Import root CA certificate into Vault PKI Engine
This repo shows an example of how to upload a certificate for the root CA in the Vault PKI engine. First, you will create a certificate for your root CA using openssl. Then you will upload the certificate into Vault PKI engine, and create the root CA within Vault. Finally, create a role and issue the certificate.
Generate root CA cert and key. Then format the pem file for upload to Vault.
mkdir opensslca
openssl genrsa -out opensslca/rootCAKey.pem 2048
openssl req -x509 -sha256 -new -nodes -key opensslca/rootCAKey.pem -days 3650 -out opensslca/rootCACert.pem
openssl x509 -in opensslca/rootCACert.pem -text
awk ' NF {sub(/\r/, ""); printf "%s\\n",$0;}' opensslca/rootCAKey.pem > rootCACertpayload.pem
awk ' NF {sub(/\r/, ""); printf "%s\\n",$0;}' opensslca/rootCACert.pem >> rootCACertpayload.pem
vault secrets enable pki
vault secrets tune -max-lease-ttl=87600h pki
vault write pki/config/urls \
issuing_certificates=" $VAULT_ADDR /v1/pki/ca" \
crl_distribution_points=" $VAULT_ADDR /v1/pki/crl"
cat << EOF >>payload.json
{
"pem_bundle": "$( cat rootCACertpayload.pem) "
}
EOF
curl \
--header "X-Vault-Token: root" \
--request POST \
--data "@payload.json" \
http://127.0.0.1:8200/v1/pki/config/ca
Generate root CA in Vault
key_ref=$( curl \
--header " X-Vault-Token: root" \
http://127.0.0.1:8200/v1/pki/issuer/default | jq -r .data.key_id)
issuer_ref=$( curl \
--header " X-Vault-Token: root" \
http://127.0.0.1:8200/v1/pki/issuer/default | jq -r .data.issuer_id)
vault list pki/issuers/
vault read pki/issuer/$issuer_ref
vault write pki/root/generate/existing common_name=" rootca.seesquared.local" issuer_name=reissued-root key_ref=$key_ref
Create role and issue cert
vault write pki/roles/myapp \
issuer_ref=" $issuer_ref " \
allowed_domains=" seesquared.local" \
allow_subdomains=true \
max_ttl=" 720h"
vault write -format=json pki/issue/myapp common_name=" myapp.seesquared.local" ttl=" 24h" > cert.json
jq -r .data.certificate cert.json > myappcert.crt
openssl x509 -in myappcert.crt -text

▶ _DATASET_:
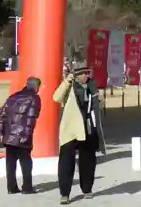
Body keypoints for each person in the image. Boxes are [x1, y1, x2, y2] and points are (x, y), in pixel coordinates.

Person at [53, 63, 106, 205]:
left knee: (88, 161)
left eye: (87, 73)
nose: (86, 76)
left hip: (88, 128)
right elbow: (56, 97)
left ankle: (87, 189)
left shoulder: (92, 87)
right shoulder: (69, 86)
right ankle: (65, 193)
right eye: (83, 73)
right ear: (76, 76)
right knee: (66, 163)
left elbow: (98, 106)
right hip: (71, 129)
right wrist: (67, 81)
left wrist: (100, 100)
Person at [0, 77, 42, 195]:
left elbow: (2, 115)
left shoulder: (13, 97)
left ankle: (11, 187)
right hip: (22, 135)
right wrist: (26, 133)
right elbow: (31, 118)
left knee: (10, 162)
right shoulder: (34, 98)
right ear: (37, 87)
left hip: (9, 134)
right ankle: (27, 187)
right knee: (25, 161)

==

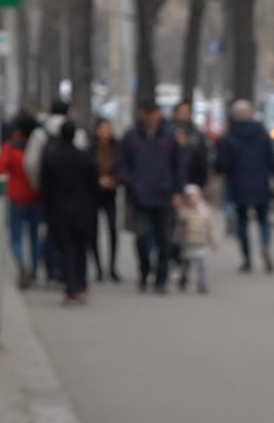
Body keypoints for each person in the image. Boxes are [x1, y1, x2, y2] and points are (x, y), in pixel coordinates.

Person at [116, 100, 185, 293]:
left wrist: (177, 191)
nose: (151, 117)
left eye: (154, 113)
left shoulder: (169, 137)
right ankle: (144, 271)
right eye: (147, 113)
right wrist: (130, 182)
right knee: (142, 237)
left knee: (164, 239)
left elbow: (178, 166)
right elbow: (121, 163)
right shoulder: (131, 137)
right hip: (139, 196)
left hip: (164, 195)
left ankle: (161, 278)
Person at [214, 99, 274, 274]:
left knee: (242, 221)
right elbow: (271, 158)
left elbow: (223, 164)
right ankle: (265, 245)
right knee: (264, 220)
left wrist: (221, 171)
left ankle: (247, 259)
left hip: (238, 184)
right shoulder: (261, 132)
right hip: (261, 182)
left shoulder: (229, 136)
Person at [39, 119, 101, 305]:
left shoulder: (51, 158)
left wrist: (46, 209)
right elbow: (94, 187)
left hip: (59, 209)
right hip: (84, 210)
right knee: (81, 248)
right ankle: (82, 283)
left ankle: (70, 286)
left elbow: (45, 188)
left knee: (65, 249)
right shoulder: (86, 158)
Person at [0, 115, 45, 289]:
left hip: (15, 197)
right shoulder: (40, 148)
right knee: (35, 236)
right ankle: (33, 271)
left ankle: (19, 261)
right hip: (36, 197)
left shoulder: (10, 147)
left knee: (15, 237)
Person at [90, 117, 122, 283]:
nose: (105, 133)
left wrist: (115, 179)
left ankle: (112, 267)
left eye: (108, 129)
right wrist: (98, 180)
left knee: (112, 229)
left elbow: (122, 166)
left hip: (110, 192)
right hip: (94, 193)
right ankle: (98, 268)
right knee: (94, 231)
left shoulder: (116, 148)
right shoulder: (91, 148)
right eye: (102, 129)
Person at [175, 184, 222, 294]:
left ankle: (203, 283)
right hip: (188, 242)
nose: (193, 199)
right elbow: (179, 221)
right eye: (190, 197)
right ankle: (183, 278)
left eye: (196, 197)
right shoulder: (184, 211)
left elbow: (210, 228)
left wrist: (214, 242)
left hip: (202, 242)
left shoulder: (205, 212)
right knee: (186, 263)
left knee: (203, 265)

--

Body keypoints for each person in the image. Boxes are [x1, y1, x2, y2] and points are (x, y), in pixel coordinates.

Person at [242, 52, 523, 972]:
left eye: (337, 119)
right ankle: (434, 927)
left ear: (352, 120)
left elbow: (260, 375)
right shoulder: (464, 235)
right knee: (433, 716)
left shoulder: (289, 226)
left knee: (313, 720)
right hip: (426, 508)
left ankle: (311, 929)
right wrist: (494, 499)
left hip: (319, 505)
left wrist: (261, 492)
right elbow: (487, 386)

▶ _PROMPT 1_:
Return the Vault PKI text word for word, everything from "cat << EOF >>payload.json" down to "jq -r .data.key_id)".
▶ _PROMPT 2_:
List every distinct file name that appears in the commands of the Vault PKI text, leaving out any directory prefix.

▶ _FINAL ANSWER 1_:
cat << EOF >>payload.json
{
"pem_bundle": "$( cat rootCACertpayload.pem) "
}
EOF
curl \
--header "X-Vault-Token: root" \
--request POST \
--data "@payload.json" \
http://127.0.0.1:8200/v1/pki/config/ca
Generate root CA in Vault
key_ref=$( curl \
--header " X-Vault-Token: root" \
http://127.0.0.1:8200/v1/pki/issuer/default | jq -r .data.key_id)

▶ _FINAL ANSWER 2_:
- rootCAKey.pem
- rootCACert.pem
- rootCACertpayload.pem
- payload.json
- cert.json
- myappcert.crt